Secret Server Cloud US Issues
Incident Report for Delinea
Postmortem

Title:
Secret Server Cloud (SSC) Issues in East US starting on April 3rd, 2024.

Impact:
Beginning on April 3rd, 2024, at approximately 7:52:40 PM ET, SSC customers would have started experiencing issues accessing their systems.

Issue:
On April 3rd, 2024, at approximately 7:52:40 PM ET, Azure SQL Databases in East US started experiencing issues. New connections to databases in this region may have resulted in an error or timeout. Existing connections remained available to accept new requests, however if those connections were terminated and re-established, they may have failed. Microsoft suspects that a potential deployment on their frontend gateways caused SQL database availability issues impacting customer connectivity. Microsoft worked to mitigate the issue by stopping the active rollout of their deployment.

Resolution:
At approximately 7:54 PM our monitoring systems started alerting regarding an issue. After initial triage, we estimated that roughly 25% of US based SSC customers were experiencing issues. At approximately 8:26 PM ET,  SC failover was initiated. However, due to an issue with the automated tool to perform failover, we began to manually perform failover, which increased our response and resolution time. At approximately 10:36 PM ET the  failover had completed, and all SSC systems were operational. Our engineers monitored the Azure incident and waited for it to be fully resolved before closing the incident on our side. At approximately 11:29 PM ET on April 3rd, 2024, the Azure team declared the incident mitigated. At approximately 3:56 AM ET on April 4th, 2024, a rollback to restore functionality in the primary East US region for SSC was completed.

Action Items:
1.    Investigate issues with tooling that facilitates automated failover.

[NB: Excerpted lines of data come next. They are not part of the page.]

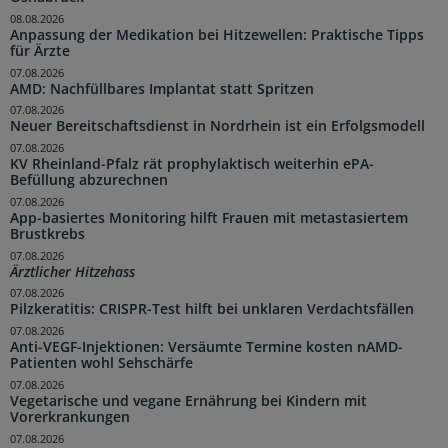
08.08.2026
Anpassung der Medikation bei Hitzewellen: Praktische Tipps
für Ärzte
07.08.2026
AMD: Nachfüllbares Implantat statt Spritzen
07.08.2026
Neuer Bereitschaftsdienst in Nordrhein ist ein Erfolgsmodell
07.08.2026
KV Rheinland-Pfalz rät prophylaktisch weiterhin ePA-
Befüllung abzurechnen
07.08.2026
App-basiertes Monitoring hilft Frauen mit metastasiertem
Brustkrebs
07.08.2026
Ärztlicher Hitzehass
07.08.2026
Pilzkeratitis: CRISPR-Test hilft bei unklaren Verdachtsfällen
07.08.2026
Anti-VEGF-Injektionen: Versäumte Termine kosten nAMD-
Patienten wohl Sehschärfe
07.08.2026
Vegetarische und vegane Ernährung bei Kindern mit
Vorerkrankungen
07.08.2026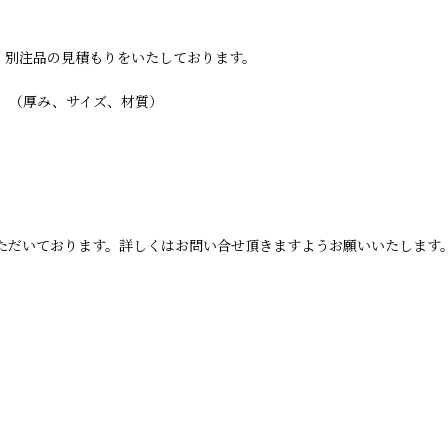
・別注品の見積もりをいたしております。
。
。（厚み、サイズ、材質）
ただいております。詳しくはお問い合せ頂きますようお願いいたします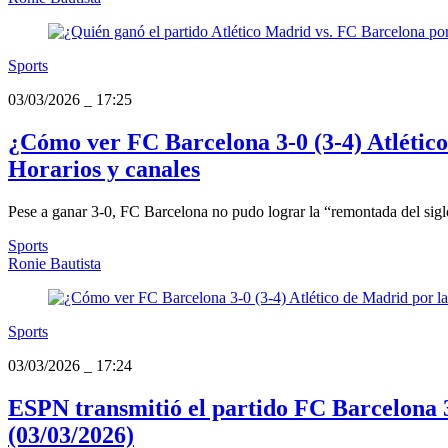
Sports
03/03/2026
_
17:25
¿Cómo ver FC Barcelona 3-0 (3-4) Atlético
Horarios y canales
Pese a ganar 3-0, FC Barcelona no pudo lograr la “remontada del siglo
Sports
Ronie Bautista
Sports
03/03/2026
_
17:24
ESPN transmitió el partido FC Barcelona 3
(03/03/2026)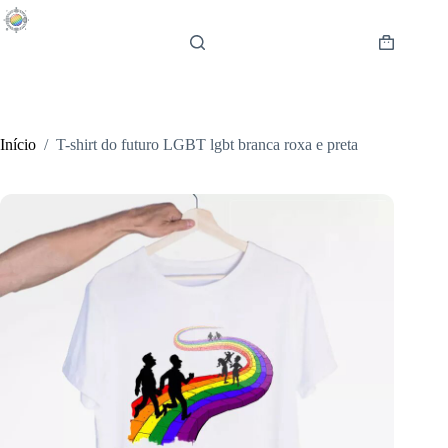
Pular
para
o
Carrinho
conteúdo
de
compras
Início
/
T-shirt do futuro LGBT lgbt branca roxa e preta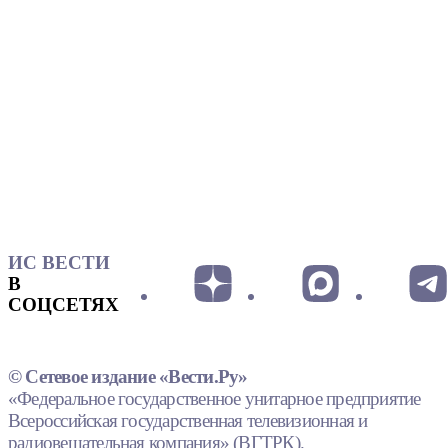
ИС ВЕСТИ
В
СОЦСЕТЯХ
© Сетевое издание «Вести.Ру»
«Федеральное государственное унитарное предприятие
Всероссийская государственная телевизионная и
радиовещательная компания» (ВГТРК).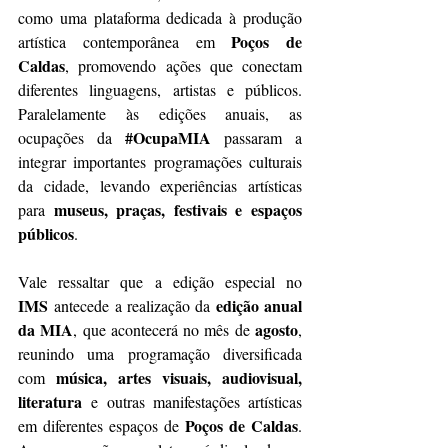
como uma plataforma dedicada à produção 
Poços de 
artística contemporânea em 
Caldas
, promovendo ações que conectam 
diferentes linguagens, artistas e públicos. 
Paralelamente às edições anuais, as 
#OcupaMIA
ocupações da 
 passaram a 
integrar importantes programações culturais 
da cidade, levando experiências artísticas 
museus, praças, festivais e espaços 
para 
públicos
.
Vale ressaltar que a edição especial no 
IMS
edição anual 
 antecede a realização da 
da MIA
agosto
, que acontecerá no mês de 
, 
reunindo uma programação diversificada 
música, artes visuais, audiovisual, 
com 
literatura
 e outras manifestações artísticas 
Poços de Caldas
em diferentes espaços de 
. 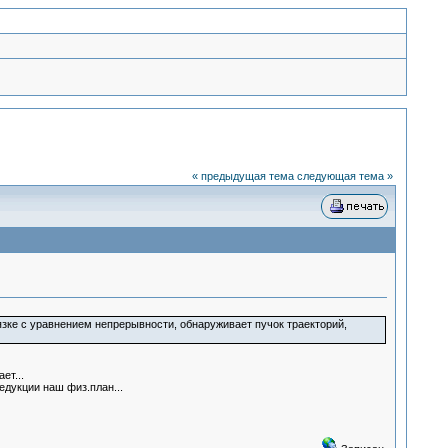
« предыдущая тема
следующая тема »
зке с уравнением непрерывности, обнаруживает пучок траекторий,
ет...
едукции наш физ.план...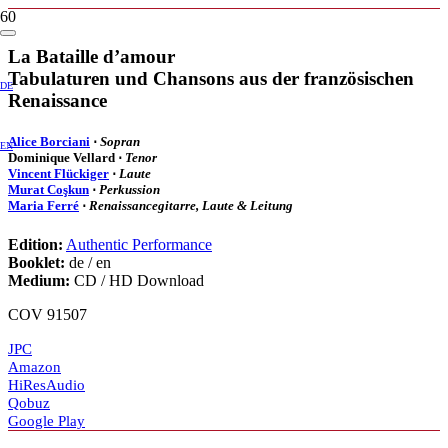
La Bataille d’amour
Tabulaturen und Chansons aus der französischen
DE
Renaissance
Alice Borciani
⋅
Sopran
EN
Dominique Vellard ⋅
Tenor
Vincent Flückiger
⋅
Laute
Murat Coşkun
⋅
Perkussion
Maria Ferré
⋅
Renaissancegitarre, Laute & Leitung
Edition:
Authentic Performance
Booklet:
de / en
Medium:
CD / HD Download
COV 91507
JPC
Amazon
HiResAudio
Qobuz
Google Play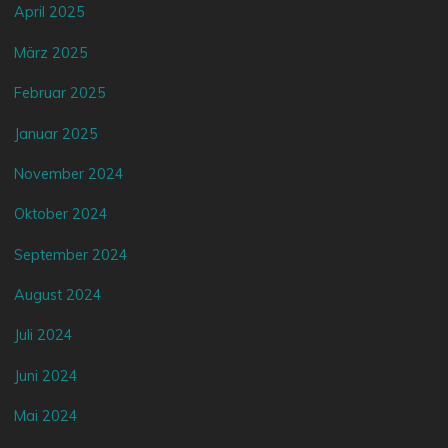
April 2025
März 2025
Februar 2025
Januar 2025
November 2024
Oktober 2024
September 2024
August 2024
Juli 2024
Juni 2024
Mai 2024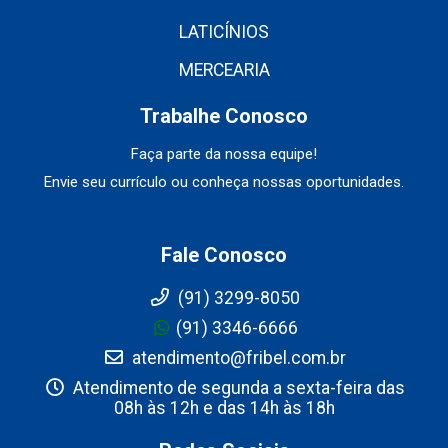
LATICÍNIOS
MERCEARIA
Trabalhe Conosco
Faça parte da nossa equipe!
Envie seu currículo ou conheça nossas oportunidades.
Fale Conosco
(91) 3299-8050
(91) 3346-6666
atendimento@fribel.com.br
Atendimento de segunda a sexta-feira das
08h às 12h e das 14h às 18h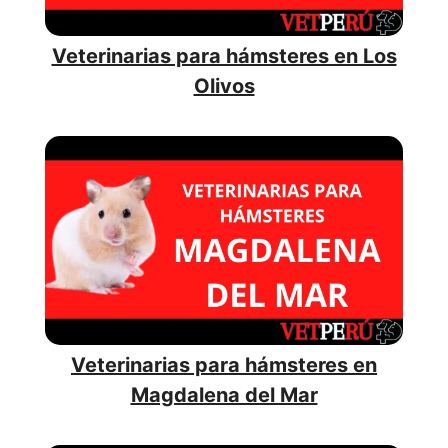
Veterinarias para hámsteres en Los
Olivos
Veterinarias para hámsteres en
Magdalena del Mar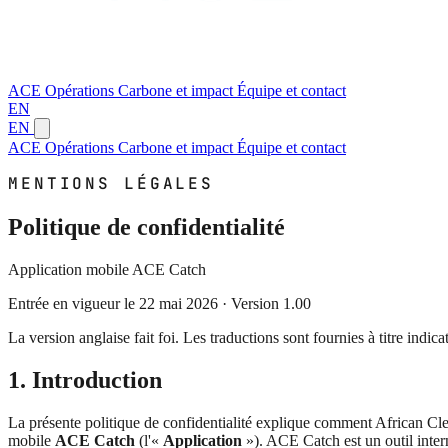
ACE
Opérations
Carbone et impact
Équipe et contact
EN
EN
ACE
Opérations
Carbone et impact
Équipe et contact
MENTIONS LÉGALES
Politique de confidentialité
Application mobile ACE Catch
Entrée en vigueur le 22 mai 2026 · Version 1.00
La version anglaise fait foi. Les traductions sont fournies à titre indicat
1. Introduction
La présente politique de confidentialité explique comment African C
mobile
ACE Catch
(l'«
Application
»). ACE Catch est un outil inter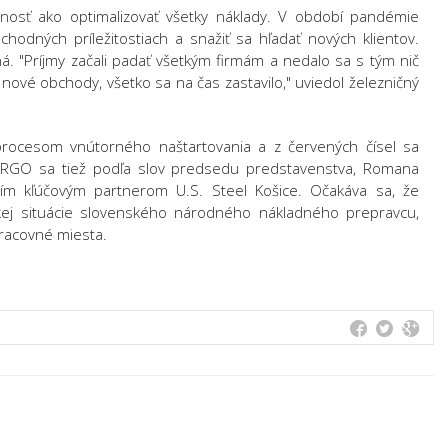
sť ako optimalizovať všetky náklady. V období pandémie
odných príležitostiach a snažiť sa hľadať nových klientov.
. "Príjmy začali padať všetkým firmám a nedalo sa s tým nič
ové obchody, všetko sa na čas zastavilo," uviedol železničný
cesom vnútorného naštartovania a z červených čísel sa
ARGO sa tiež podľa slov predsedu predstavenstva, Romana
jím kľúčovým partnerom U.S. Steel Košice. Očakáva sa, že
kej situácie slovenského národného nákladného prepravcu,
pracovné miesta.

To address this and prevent future occurrences:

IN PROGRESS – Improve failover automation tooling and capabilities.

Incident Start Time: April 3rd, 2024, 07:52:40 PM ET
Incident End Time: April 3rd, 2024, 11:29 PM ET

Posted Apr 05, 2024 - 14:49 EDT

Resolved
We’re pleased to inform you that the incident affecting the service(s) listed below has been resolved.
All systems are now operating normally.

We apologize for any inconvenience this incident may have caused, and we appreciate your understanding and support.

For any questions or concerns, please reach out to our support team at https://support.delinea.com.
Posted Apr 04, 2024 - 00:51 EDT
Monitoring
We wanted to provide you with an update on the incident affecting the service(s) listed below.

A subset of customers are coming back online. We are continuing to monitor the incident and will provide updates as warranted.

For any questions or concerns, please reach out to our support team at https://support.delinea.com.
Posted Apr 03, 2024 - 21:43 EDT
Identified
We wanted to provide you with an update on the incident affecting the service(s) listed below.

Our team has been working diligently to address the issue, and we have made significant progress.
We appreciate your continued patience and support as we work to fully restore normal service.

For any questions or concerns, please reach out to our support team at https://support.delinea.com.
Posted Apr 03, 2024 - 21:36 EDT
Investigating
We are currently investigating issues in Secret Server Cloud US
Posted Apr 03, 2024 - 20:30 EDT
This incident affected: US (Secret Server Cloud).